Мурило в нескольких словах описал ему свои злоключения, и Набонидий кивнул, а потом с трудом поднялся на ноги. Прихрамывая, он двинулся по коридору, который расширился, образуя нечто вроде большой комнаты, и подошел к серебряному диску на стене. По мере приближения исходящий от него свет стал ярче, хотя, откровенно говоря, по-прежнему оставался
– Вот он, запасной выход, – сказал Набонидий. – И я сильно сомневаюсь в том, что дверь на верхней площадке заперта. Но при этом подозреваю, что тому, кто рискнет выйти через нее, лучше самому перерезать себе горло. Взгляните на этот диск.

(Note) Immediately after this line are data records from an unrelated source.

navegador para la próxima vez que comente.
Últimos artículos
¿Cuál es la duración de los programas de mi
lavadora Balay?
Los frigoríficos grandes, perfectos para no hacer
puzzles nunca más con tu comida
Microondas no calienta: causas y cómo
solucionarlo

То, что поначалу показалось им серебряным диском, на деле оказалось большим зеркалом, встроенным в стену. Из стены над ним торчала мешанина медных трубок, изгибающихся вниз под разными углами. Заглянув в них, Мурило увидел внутри сложную систему зеркал поменьше. Он перенес свое внимание на большое зеркало на стене и изумленно вскрикнул. Взглянув через его плечо, Конан недовольно фыркнул.

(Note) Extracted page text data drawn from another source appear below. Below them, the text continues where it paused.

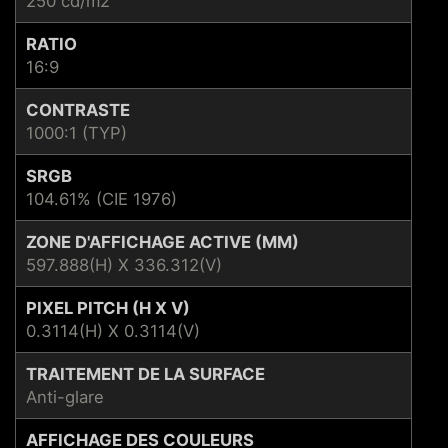
250 cd/m2
RATIO
16:9
CONTRASTE
1000:1 (TYP)
SRGB
104.61% (CIE 1976)
ZONE D'AFFICHAGE ACTIVE (MM)
597.888(H) X 336.312(V)
PIXEL PITCH (H X V)
0.3114(H) X 0.3114(V)
TRAITEMENT DE LA SURFACE
Anti-glare
AFFICHAGE DES COULEURS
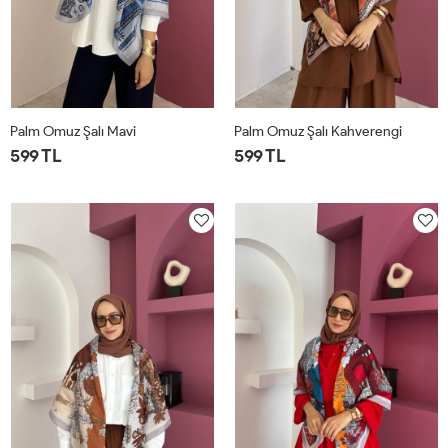
Palm Omuz Şalı Mavi
Palm Omuz Şalı Kahverengi
599 TL
599 TL
STD
STD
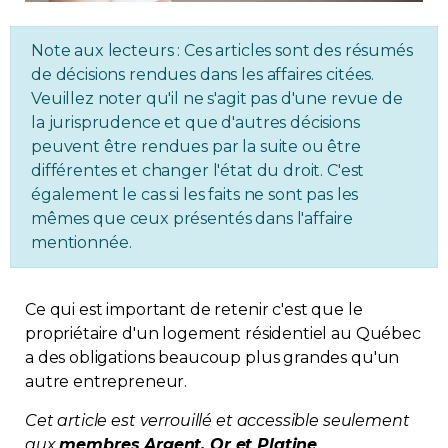
Immobilier
Note aux lecteurs : Ces articles sont des résumés
de décisions rendues dans les affaires citées.
Réglementation
Veuillez noter qu'il ne s'agit pas d'une revue de
la jurisprudence et que d'autres décisions
Copropriété
peuvent être rendues par la suite ou être
différentes et changer l'état du droit. C'est
Environnement
également le cas si les faits ne sont pas les
mêmes que ceux présentés dans l'affaire
mentionnée.
Rabais APQ
App APQ
Ce qui est important de retenir c'est que le
propriétaire d'un logement résidentiel au Québec
Médias
a des obligations beaucoup plus grandes qu'un
autre entrepreneur.
FAQ
Cet article est verrouillé et accessible seulement
aux
membres Argent, Or et Platine
.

Казалось, они смотрят в большое окно хорошо освещенной комнаты. На стенах висели огромные зеркала, между которыми колыхались тяжелые бархатные занавески; здесь стояли атласные диваны и стулья из эбенового дерева и слоновой кости; из комнаты вели несколько занавешенных дверей. А перед одним дверным проемом без портьеры сидел коренастый черный субъект, выглядевший нелепо и не к месту в столь роскошной обстановке.
Мурило почувствовал, как кровь стынет у него в жилах, когда он вновь взглянул в лицо ужасному созданию, которое глядело, казалось, прямо ему в глаза. Он непроизвольно отпрянул от зеркала, а Конан, напротив, свирепо приблизил лицо вплотную к диску, так что челюсть его почти уперлась в матовую поверхность, и пробормотал ругательство на своем непонятном языке.

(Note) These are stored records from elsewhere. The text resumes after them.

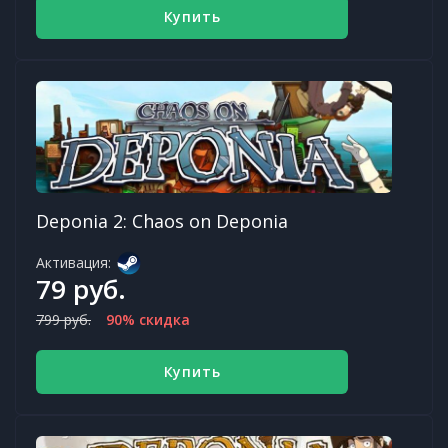
Купить
Deponia 2: Chaos on Deponia
Активация:
79 руб.
799 руб.
90% скидка
Купить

– Во имя Митры, Набонидий, – ахнул Мурило, – что это такое?
– Это Тхак, – отозвался жрец, поглаживая висок. – Кое-кто, вероятно, назвал бы его человекообразной обезьяной, но на деле он настолько же отличается от настоящей обезьяны, как и обезьяна от человека. Его народ обитает далеко на востоке, в горах, что тянутся вдоль восточных границ Заморы. Они немногочисленны, но если их не истребить, со временем, полагаю, лет эдак через сотню тысяч, они превратятся в людей. Сейчас у них идет стадия формирования, и они уже не человекообразные обезьяны, кем были их отдаленные предки, но еще и не люди, кем могут стать их далекие потомки. Они живут на склонах неприступных гор и ничего не знают о том, как разводить огонь, строить укрытия, изготавливать одежду или пользоваться оружием. Тем не менее у них есть нечто вроде языка, состоящего главным образом из восклицаний и прищелкиваний. Я взял Тхака к себе, когда он был еще детенышем, и он усвоил все, чему я учил его, намного быстрее и лучше любого животного. Он был мне одновременно телохранителем и слугой. Но я упустил из виду, что, будучи отчасти человеком, он не сможет стать моей тенью, подобно настоящему животному. Очевидно, его недоразвитый разум сохранил своего рода воспоминания о ненависти, обиде и других животных чувствах, которые были ему свойственны. Как бы то ни было, он нанес удар тогда, когда я меньше всего ожидал этого. Вчера вечером он как будто сошел с ума. В его действиях присутствовали все признаки помешательства, но мне почему-то показалось, что он действует по давно вынашиваемому и тщательно разработанному плану. Я услышал звуки борьбы, доносящиеся из сада, и отправился посмотреть, что там происходит, – потому что думал, что это пожаловали вы и вас треплет моя собачка, – но увидел, как из зарослей выходит окровавленный Тхак. Прежде чем я успел сообразить, что у него на уме, он с ужасным воплем прыгнул ко мне и нанес удар, от которого я лишился чувств. Больше я ничего не помню, но полагаю, что, следуя прихотям своего получеловеческого разума, он сорвал с меня мантию, а меня, еще живого, оттащил в подземелье – для чего, о том знают только боги. Должно быть, он убил собаку перед тем, как выйти из сада, а после того, как оглушил меня, наверное, убил и Джоку, поскольку вы видели в доме мертвого мужчину. Джока мог прийти мне на помощь, рискнув выступить против Тхака, которого он всегда ненавидел.